ASSIGNMENT: Where does the word "lists" show up in the data? Please find each such line and copy it.
** DATA FOR PROCESSING follows **
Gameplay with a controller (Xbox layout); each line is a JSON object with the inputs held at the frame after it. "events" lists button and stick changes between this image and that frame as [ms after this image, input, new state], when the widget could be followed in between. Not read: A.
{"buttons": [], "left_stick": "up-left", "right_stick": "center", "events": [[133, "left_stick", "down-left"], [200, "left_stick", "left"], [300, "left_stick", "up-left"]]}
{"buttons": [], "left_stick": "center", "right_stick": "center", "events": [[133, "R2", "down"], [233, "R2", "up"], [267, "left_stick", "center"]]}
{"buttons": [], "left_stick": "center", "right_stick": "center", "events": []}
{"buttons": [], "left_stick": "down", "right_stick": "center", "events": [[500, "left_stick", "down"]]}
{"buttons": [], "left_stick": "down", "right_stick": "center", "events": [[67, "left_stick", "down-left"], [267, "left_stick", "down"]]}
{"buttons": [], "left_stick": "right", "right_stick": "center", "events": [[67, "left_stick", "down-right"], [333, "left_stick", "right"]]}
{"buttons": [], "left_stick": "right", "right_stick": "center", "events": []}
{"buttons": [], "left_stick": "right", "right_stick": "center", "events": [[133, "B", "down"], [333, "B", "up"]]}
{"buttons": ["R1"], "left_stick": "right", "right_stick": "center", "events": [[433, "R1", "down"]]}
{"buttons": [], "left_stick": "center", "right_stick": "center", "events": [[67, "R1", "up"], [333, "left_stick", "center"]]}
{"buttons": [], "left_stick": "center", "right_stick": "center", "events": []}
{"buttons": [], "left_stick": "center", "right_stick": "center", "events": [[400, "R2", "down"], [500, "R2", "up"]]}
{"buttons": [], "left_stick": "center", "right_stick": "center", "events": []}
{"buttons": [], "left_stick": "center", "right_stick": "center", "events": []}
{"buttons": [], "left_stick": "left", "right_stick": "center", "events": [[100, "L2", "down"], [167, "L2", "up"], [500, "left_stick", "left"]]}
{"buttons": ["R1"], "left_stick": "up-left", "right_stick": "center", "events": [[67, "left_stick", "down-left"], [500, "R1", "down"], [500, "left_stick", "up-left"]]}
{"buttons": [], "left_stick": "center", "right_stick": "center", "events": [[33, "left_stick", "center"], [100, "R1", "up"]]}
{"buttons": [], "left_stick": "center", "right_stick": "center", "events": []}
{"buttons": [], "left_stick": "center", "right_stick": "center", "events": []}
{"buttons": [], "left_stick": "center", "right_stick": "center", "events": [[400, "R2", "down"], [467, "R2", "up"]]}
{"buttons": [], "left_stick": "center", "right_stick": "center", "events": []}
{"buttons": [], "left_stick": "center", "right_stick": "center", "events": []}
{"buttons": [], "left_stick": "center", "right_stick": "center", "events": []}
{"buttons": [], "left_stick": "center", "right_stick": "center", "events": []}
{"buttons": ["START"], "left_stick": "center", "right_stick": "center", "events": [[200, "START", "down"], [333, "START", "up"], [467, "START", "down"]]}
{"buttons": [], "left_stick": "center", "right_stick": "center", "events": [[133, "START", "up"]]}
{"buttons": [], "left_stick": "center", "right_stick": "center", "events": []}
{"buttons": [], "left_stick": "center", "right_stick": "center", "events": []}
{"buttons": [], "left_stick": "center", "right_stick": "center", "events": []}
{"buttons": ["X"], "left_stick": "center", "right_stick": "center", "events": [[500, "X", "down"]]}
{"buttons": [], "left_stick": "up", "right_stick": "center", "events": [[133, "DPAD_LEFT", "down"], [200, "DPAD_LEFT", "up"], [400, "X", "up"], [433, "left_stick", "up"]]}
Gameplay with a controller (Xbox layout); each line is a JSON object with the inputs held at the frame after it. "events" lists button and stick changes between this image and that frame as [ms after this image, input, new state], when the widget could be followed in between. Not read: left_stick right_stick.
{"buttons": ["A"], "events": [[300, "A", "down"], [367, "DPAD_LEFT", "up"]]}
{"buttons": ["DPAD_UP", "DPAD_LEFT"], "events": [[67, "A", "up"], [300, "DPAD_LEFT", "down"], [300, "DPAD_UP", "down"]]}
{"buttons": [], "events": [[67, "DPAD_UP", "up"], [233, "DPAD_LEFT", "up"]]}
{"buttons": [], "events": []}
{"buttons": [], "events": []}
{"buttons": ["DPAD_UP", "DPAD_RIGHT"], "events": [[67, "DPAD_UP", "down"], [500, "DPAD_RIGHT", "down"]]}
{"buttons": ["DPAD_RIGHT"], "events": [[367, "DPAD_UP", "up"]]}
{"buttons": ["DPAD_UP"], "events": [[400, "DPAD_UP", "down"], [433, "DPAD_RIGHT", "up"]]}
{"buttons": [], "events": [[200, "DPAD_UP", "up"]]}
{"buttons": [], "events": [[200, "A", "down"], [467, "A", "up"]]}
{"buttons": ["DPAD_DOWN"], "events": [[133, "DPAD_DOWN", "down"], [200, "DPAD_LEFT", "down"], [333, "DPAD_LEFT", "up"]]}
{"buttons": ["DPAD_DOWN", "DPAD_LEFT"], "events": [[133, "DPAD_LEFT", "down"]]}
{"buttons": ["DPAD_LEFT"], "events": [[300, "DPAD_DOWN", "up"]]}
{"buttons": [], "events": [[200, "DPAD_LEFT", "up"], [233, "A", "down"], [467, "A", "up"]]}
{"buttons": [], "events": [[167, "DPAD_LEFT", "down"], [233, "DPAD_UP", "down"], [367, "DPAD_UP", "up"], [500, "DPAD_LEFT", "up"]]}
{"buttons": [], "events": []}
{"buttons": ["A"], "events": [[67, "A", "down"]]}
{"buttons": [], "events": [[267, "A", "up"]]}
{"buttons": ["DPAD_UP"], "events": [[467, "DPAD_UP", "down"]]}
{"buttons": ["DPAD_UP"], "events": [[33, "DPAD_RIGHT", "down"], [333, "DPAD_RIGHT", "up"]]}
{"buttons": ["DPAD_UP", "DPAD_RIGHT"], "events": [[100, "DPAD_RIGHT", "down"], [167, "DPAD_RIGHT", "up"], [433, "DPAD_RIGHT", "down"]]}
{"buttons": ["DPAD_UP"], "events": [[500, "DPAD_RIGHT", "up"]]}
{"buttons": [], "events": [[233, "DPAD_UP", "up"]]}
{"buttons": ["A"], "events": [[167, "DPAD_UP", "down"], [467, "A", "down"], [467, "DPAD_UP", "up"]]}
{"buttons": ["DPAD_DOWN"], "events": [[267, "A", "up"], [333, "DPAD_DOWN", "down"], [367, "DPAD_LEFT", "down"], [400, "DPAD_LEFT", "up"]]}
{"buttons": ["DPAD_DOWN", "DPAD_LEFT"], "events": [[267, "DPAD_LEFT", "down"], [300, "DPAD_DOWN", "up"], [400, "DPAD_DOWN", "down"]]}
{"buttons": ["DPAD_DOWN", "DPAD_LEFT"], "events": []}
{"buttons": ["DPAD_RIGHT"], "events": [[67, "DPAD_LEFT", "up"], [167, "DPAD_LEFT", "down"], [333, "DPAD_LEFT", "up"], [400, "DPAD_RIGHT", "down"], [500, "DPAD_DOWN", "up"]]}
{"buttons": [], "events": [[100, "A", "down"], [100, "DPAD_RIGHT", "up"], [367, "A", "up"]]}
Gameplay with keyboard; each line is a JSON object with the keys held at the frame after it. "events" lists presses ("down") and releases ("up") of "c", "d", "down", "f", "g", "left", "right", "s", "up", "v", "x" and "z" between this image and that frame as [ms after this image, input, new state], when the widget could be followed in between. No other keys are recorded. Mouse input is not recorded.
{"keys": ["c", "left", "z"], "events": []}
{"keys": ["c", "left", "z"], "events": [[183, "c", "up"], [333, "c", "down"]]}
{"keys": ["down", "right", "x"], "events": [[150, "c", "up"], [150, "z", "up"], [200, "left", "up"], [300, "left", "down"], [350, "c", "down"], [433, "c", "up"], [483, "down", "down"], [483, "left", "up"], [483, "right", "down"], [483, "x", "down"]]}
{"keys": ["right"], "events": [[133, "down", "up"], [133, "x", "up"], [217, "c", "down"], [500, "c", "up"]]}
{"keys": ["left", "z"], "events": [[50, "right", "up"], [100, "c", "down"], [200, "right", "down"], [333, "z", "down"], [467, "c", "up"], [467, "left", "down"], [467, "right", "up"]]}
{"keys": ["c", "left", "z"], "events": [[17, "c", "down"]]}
** End of DATA FOR PROCESSING **
PROBLEM SOLUTION:
Gameplay with a controller (Xbox layout); each line is a JSON object with the inputs held at the frame after it. "events" lists button and stick changes between this image and that frame as [ms after this image, input, new state], when the widget could be followed in between. Not read: A.
Gameplay with a controller (Xbox layout); each line is a JSON object with the inputs held at the frame after it. "events" lists button and stick changes between this image and that frame as [ms after this image, input, new state], when the widget could be followed in between. Not read: left_stick right_stick.
Gameplay with keyboard; each line is a JSON object with the keys held at the frame after it. "events" lists presses ("down") and releases ("up") of "c", "d", "down", "f", "g", "left", "right", "s", "up", "v", "x" and "z" between this image and that frame as [ms after this image, input, new state], when the widget could be followed in between. No other keys are recorded. Mouse input is not recorded.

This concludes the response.